# Jack Stand Stabilizers On An Outback 323Bh



## GaryB (Jul 2, 2014)

Hello All,

We are selling our Outback 280RS, which we have truly enjoyed. We are purchasing a 2015 Outback 323BH, which we are very excited about. It should arrive mid march and should have enough room for our family. I have a question, if anyone has any experience with the 323BH. It has a massive 20 foot slide out. I can't find anywhere if it is recommended to use jack stand stabilizers to help support the slide out when it's out or if that could cause damage by pushing up on the slide out with the normal rocking motion of the trailer. If it's recommended should two be sufficient or should three be used? Thanks for any advice.


----------



## Oregon_Camper (Sep 13, 2004)

I would NEVER put any stabilizers / jack on a slide out. If the trailer shifts (say the built in stabilizers are on soft ground) down the jack is going to tweak your slide out up.....bad news if you ask me.

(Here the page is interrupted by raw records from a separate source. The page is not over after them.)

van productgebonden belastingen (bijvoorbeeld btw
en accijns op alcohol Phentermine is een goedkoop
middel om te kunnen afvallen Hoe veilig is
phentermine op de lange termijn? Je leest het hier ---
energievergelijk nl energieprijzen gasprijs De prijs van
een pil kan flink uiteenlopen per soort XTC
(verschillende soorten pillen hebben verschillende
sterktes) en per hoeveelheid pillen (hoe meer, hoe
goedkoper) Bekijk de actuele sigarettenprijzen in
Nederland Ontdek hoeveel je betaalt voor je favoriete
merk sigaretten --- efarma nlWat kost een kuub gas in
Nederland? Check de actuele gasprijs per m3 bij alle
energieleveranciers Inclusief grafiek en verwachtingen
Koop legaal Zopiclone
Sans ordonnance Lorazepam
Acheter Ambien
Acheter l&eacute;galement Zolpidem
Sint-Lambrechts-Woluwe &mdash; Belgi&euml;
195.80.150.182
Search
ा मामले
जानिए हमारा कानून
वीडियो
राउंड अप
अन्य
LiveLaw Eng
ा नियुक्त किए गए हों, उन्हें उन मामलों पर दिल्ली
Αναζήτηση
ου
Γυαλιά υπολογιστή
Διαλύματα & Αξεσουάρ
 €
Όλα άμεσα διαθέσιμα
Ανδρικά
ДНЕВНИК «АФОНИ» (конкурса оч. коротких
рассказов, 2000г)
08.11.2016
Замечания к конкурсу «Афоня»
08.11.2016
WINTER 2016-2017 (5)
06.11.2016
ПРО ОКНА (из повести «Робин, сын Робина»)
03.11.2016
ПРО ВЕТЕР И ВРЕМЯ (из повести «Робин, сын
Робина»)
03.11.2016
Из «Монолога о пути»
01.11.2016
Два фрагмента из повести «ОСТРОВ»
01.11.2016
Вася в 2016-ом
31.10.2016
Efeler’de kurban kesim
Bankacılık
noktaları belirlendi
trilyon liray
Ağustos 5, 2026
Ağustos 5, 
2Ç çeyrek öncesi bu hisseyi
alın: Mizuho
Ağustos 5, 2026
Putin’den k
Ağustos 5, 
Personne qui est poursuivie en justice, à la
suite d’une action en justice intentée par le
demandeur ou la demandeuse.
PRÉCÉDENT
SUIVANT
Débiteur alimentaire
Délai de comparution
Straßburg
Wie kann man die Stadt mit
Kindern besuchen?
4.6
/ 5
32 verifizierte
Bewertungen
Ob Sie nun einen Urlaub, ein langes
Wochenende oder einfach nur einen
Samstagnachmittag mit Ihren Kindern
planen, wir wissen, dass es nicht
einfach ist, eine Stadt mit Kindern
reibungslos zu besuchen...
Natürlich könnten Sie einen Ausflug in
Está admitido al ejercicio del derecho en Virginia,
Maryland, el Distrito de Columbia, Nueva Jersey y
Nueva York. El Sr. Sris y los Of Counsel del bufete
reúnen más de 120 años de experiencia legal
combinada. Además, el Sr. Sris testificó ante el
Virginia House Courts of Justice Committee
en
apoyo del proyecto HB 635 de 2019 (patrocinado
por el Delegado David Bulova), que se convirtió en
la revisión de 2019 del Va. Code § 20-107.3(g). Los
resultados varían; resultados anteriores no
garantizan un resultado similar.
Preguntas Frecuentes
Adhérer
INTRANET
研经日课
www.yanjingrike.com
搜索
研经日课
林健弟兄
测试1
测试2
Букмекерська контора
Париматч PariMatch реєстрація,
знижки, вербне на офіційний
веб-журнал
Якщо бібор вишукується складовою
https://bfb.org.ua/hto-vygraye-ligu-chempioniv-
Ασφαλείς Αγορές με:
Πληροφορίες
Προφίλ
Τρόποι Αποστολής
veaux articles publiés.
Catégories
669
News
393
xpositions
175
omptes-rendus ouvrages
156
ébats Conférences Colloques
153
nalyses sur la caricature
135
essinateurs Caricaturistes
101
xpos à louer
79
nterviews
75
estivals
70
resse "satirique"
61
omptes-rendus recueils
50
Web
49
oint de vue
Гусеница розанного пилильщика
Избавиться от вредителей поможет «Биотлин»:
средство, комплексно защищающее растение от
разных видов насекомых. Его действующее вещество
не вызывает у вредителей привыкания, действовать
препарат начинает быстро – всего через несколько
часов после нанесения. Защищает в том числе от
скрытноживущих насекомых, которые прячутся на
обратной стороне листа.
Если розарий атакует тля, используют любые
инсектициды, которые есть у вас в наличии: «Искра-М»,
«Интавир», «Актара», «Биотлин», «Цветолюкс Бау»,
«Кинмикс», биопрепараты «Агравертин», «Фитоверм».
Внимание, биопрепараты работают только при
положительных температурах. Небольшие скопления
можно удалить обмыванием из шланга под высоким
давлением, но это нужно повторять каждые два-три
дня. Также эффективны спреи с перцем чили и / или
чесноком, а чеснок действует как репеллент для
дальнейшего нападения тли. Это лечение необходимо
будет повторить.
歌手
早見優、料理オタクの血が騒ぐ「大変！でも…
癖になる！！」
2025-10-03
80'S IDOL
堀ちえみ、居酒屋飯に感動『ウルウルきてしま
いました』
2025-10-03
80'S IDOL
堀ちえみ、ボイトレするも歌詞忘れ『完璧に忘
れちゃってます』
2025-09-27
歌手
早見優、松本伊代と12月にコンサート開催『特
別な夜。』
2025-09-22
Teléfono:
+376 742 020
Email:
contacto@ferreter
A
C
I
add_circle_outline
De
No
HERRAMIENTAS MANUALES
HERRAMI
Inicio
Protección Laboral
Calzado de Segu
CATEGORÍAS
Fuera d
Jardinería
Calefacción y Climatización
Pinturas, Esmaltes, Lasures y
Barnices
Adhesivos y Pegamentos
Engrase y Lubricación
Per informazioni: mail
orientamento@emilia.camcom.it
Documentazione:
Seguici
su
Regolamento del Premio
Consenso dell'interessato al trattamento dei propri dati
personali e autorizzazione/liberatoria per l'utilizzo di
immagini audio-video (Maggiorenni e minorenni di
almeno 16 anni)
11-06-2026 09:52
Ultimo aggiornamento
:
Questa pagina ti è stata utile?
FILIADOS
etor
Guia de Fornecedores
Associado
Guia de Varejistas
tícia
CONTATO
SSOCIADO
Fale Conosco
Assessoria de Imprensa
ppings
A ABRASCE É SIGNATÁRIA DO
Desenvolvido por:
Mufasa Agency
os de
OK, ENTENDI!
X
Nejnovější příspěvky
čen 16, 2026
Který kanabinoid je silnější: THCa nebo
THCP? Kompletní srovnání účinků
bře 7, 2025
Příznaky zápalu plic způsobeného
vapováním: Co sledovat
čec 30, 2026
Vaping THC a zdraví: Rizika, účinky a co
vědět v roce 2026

For our prior 301BQ, it also had a huge slide out, plus the master bed slide (so ~80% of the driver side). We figured out how to tip the trailer to the passenger side just enough when we first arrived, so that when the 2 slides went out and the trailer shifted, it would level out. It will take you a few tries to get this right. It also changed if we were on soft ground or pavement.


----------



## GaryB (Jul 2, 2014)

Thanks for your reply, sound advice. Did you ever have any trouble with the slide outs going out of alignment or not retracting?


----------



## Oregon_Camper (Sep 13, 2004)

GaryB said:


> Thanks for your reply, sound advice. Did you ever have any trouble with the slide outs going out of alignment or not retracting?


Glad to help...









We never had any issues with the slide outs....everything worked great.


----------